The Missouri Students Association is beginning to explore strategies to lessen the impact of the U.S. Department of Agriculture-designated food desert in Columbia.

In 2015, the USDA marked regions of downtown Columbia as well as a large portion south of Stadium Boulevard a “food desert,” which is an area lacking accessibility to affordable and nutritious food.

The lack of affordable and nutritious food has led to an increase in food insecurity on campus, a problem MSA wants to address.

“The bad thing about food insecurity is that a lot of students don’t think of themselves as food insecure,” Davis said. “If there are days where you have to go without a meal you are food insecure, and a lot of students don’t know that. They get into the cycle of thinking that a college student is just supposed to be poor.”

According to Davis, the lack of education also makes gauging food insecurity difficult because many students are unaware of their status. Gauging the frequency of college hunger is where MSA senator Dylan Cain, leader of MSA’s food insecurity task force, is beginning to tackle the problem.

“Our thoughts right now are forming a report,” Cain said. “City council and state governments, they’re going to see us as more legitimate, and see our concerns as more legitimate, including [Campus Dining Services], if we have numbers and data.”

Cain also wants to educate students on the programs available to them, as many students could qualify for federal services. One program MSA has explored in the past year is the Supplemental Nutrition Assistance Program, which offers help to millions of eligible, low-income individuals and families and provides economic benefits to communities.

The program also offers Electronic Benefits Transfer machines, which are able to process SNAP and debit transactions at farmers markets and other produce vendors.

“One of the basic prerequisites to sign up for SNAP and EBT benefits is working 20 hours a week as a student,” Cain said. “There’s a lot of people who do that. Furthermore, non-traditional students might qualify; pregnant women or anyone with a dependant might qualify for [the Special Supplemental Nutrition Program for Women, Infants and Children], so I mean that’s something that we should be pushing as much as possible.”

Cain has brought up the idea of EBT machines before, but Campus Dining Services was concerned about how well the machines would work for consumers on campus, as they are meant for larger vendors like national grocery store chains.

“Personally, I think that if we’re going to talk about a troubled area as far as food access goes, when your other alternative is something like a Lucky’s, you gotta work with what you got,” Cain said. “It’s the consumer’s right to choose and it’s our university’s obligation, I think, to be open and accessible, especially when it comes to issues like hunger.”

Although the area designated as a food desert contains Lucky’s Market, a grocery store on Providence Road, according to MSA Senator Tim Davis, the store does not provide cost-effective options.
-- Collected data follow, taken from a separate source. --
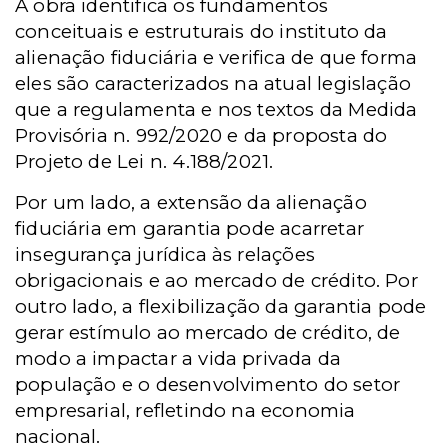
A obra identifica os fundamentos
conceituais e estruturais do instituto da
alienação fiduciária e verifica de que forma
eles são caracterizados na atual legislação
que a regulamenta e nos textos da Medida
Provisória n. 992/2020 e da proposta do
Projeto de Lei n. 4.188/2021.
Por um lado, a extensão da alienação
fiduciária em garantia pode acarretar
insegurança jurídica às relações
obrigacionais e ao mercado de crédito. Por
outro lado, a flexibilização da garantia pode
gerar estímulo ao mercado de crédito, de
modo a impactar a vida privada da
população e o desenvolvimento do setor
empresarial, refletindo na economia
nacional.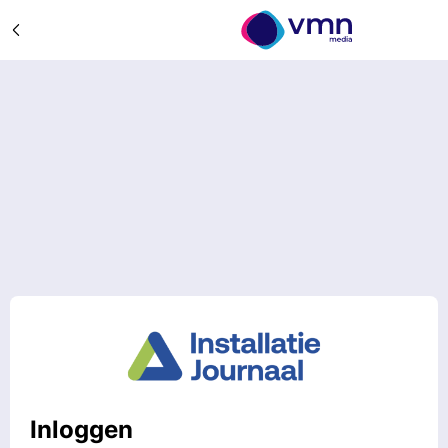
Inloggen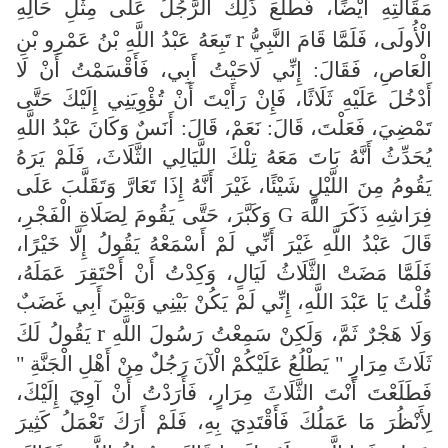
مَقَالَتِهِ أَيْضًا، فَطَلَعَ ذَلِكَ الرَّجُلُ عَلَى مِثْلِ حَالِهِ
r
الْأُولَى، فَلَمَّا قَامَ النَّبِيُّ
تَبِعَهُ عَبْدُ اللَّهِ بْنُ عَمْرِو بْنِ
الْعَاصِ، فَقَالَ: إِنِّي لَاحَيْتُ أَبِي، فَأَقْسَمْتُ أَنْ لَا
أَدْخُلَ عَلَيْهِ ثَلَاثًا، فَإِنْ رَأَيْتَ أَنْ تُؤْوِيَنِي إِلَيْكَ حَتَّى
تَمْضِيَ، فَعَلْتَ، قَالَ: نَعَمْ، قَالَ: أَنَسٌ وَكَانَ عَبْدُ اللَّهِ
يُحَدِّثُ أَنَّهُ بَاتَ مَعَهُ تِلْكَ اللَّيَالِي الثَّلَاثَ، فَلَمْ يَرَهُ
يَقُومُ مِنَ اللَّيْلِ شَيْئًا، غَيْرَ أَنَّهُ إِذَا تَعَارَّ وَتَقَلَّبَ عَلَى
فِرَاشِهِ ذَكَرَ اللَّهَ G وَكَبَّرَ، حَتَّى يَقُومَ لِصَلَاةِ الْفَجْرِ،
قَالَ عَبْدُ اللَّهِ غَيْرَ أَنِّي لَمْ أَسْمَعْهُ يَقُولُ إِلَّا خَيْرًا،
فَلَمَّا مَضَتْ الثَّلَاثُ لَيَالٍ، وَكِدْتُ أَنْ أَحْتَقِرَ عَمَلَهُ،
قُلْتُ يَا عَبْدَ اللَّهِ، إِنِّي لَمْ يَكُنْ بَيْنِي وَبَيْنَ أَبِي غَضَبٌ
r
وَلَا هَجْرٌ ثَمَّ، وَلَكِنْ سَمِعْتُ رَسُولَ اللَّهِ
يَقُولُ لَكَ
ثَلَاثَ مِرَارٍ " يَطْلُعُ عَلَيْكُمْ الْآنَ رَجُلٌ مِنْ أَهْلِ الْجَنَّةِ "
فَطَلَعْتَ أَنْتَ الثَّلَاثَ مِرَارٍ، فَأَرَدْتُ أَنْ آوِيَ إِلَيْكَ،
لِأَنْظُرَ مَا عَمَلُكَ فَأَقْتَدِيَ بِهِ، فَلَمْ أَرَكَ تَعْمَلُ كَثِيرَ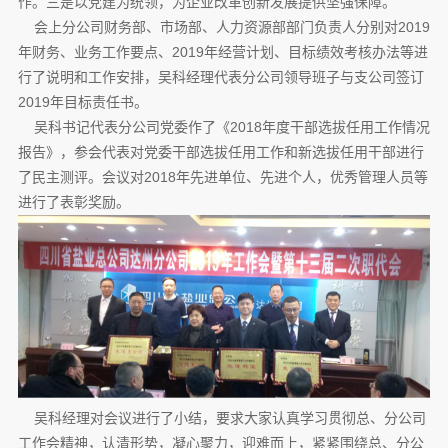
作。三是以党建为统领，为企业改革创新发展提供坚强保障。
会上分公司财务部、市场部、人力资源部部门负责人分别对2019
年财务、业务工作要点、2019年经营计划、目标绩效考核办法等进
行了说明和工作安排，吴科经理代表分公司领导班子与支公司签订
2019年目标责任书。
吴科书记代表分公司党委作了《2018年度干部选拔任用工作情况
报告》，参会代表对党委干部选拔任用工作和新选拔任用干部进行
了民主测评。会议对2018年先进单位、先进个人，优秀管理人员等
进行了表彰奖励。
吴科经理对会议进行了小结，要求大家认真学习贯彻总、分公司
工作会精神，认清形势，凝心聚力，迎难而上，紧紧围绕总、分公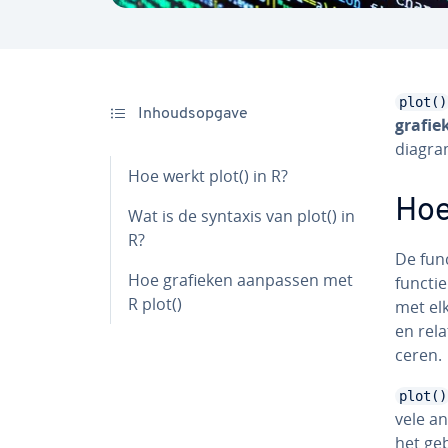
plot()
In­houds­op­ga­ve
grafie
di­a­gr
Hoe werkt plot() in R?
Hoe
Wat is de syntaxis van plot() in
R?
De fun
Hoe grafieken aanpassen met
functie
R plot()
met elk
en relat
ce­ren.
plot()
vele an
het gebr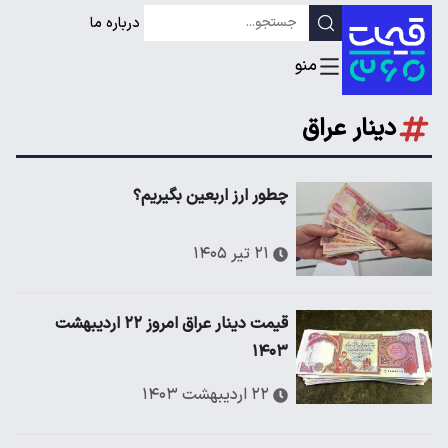
درباره ما
دینار عراق
چطور ارز اربعین بگیریم؟
۲۱ تیر ۱۴۰۵
قیمت دینار عراق امروز ۲۲ اردیبهشت
۱۴۰۳
۲۲ اردیبهشت ۱۴۰۳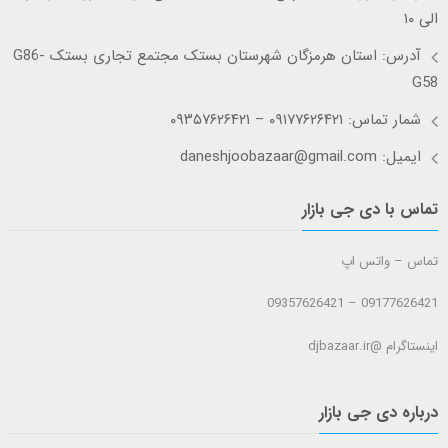
الی ۱۰
آدرس: استان هرمزگان شهرستان بستک مجتمع تجاری بستک G86-
G58
شمار تماس: ۰۹۱۷۷۶۲۶۴۲۱ – ۰۹۳۵۷۶۲۶۴۲۱
ایمیل: daneshjoobazaar@gmail.com
تماس با دی جی بازار
تماس – واتس اپ
09177626421 – 09357626421
اینستاگرام @djbazaar.ir
درباره دی جی بازار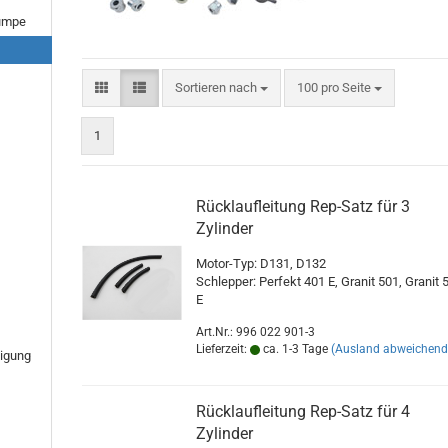
pumpe
Sortieren nach
pro Seite
Sortieren nach
100 pro Seite
1
Rücklaufleitung Rep-Satz für 3
Zylinder
Motor-Typ: D131, D132
Schlepper: Perfekt 401 E, Granit 501, Granit 
E
Art.Nr.: 996 022 901-3
Lieferzeit:
ca. 1-3 Tage
(Ausland abweichend
tigung
Rücklaufleitung Rep-Satz für 4
Zylinder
“If you look at it, one, [Lucky’s] is not very accessible if you live on campus,” Davis said. “Two, it’s not very affordable.”

The closing of the Wal-Mart Express last year was another contributing factor to Columbia’s food desert status, as the store was located right off campus. However, according to Davis, Wal-Mart Express did not provide much in terms of nutritious produce.

“I had never been in there but from what I have been told, and from my experience with friends is that it wasn’t very big to begin with,” Davis said. “It didn’t offer a lot of produce.”

A long-term strategy MSA has looked into is implementing a more produce-focused market in an easily accessible area to add what the Wal-Mart Express lacked. The problem MSA faces is the means to do so.

“The Environmental Leadership Office, they are the organization that brings farmers markets to campus,” Cain said. “It would be great if we could talk to them and really try to explore adding additional ones, but at the same time that’s kind of more their territory than MSA’s.”

Another problem the strategy faces is where to implement such a market, as downtown Columbia offers little space for additional businesses.

“If you look at Columbia, we’re basically gridlocked,” Davis said. “It’s a complicated issue and the closing of the Wal-Mart Express obviously didn’t help.”

MSA is also working hands-on, informing others about the situation in Columbia and its potential solutions by reaching out at events like Columbia’s annual Harvest Hootenanny.

“We’re really trying to branch out with the other organizations that are working hard and have been doing that for years, long before we even came to Columbia,” Cain said.

With little options for accessible and affordable produce, MSA is working hard to get healthier and inexpensive options in the hands of students.

“That’s our goal right now,” Cain said. “Forming a report, trying to make sure that people know about what’s out there and then we’re also kind of working hands on.”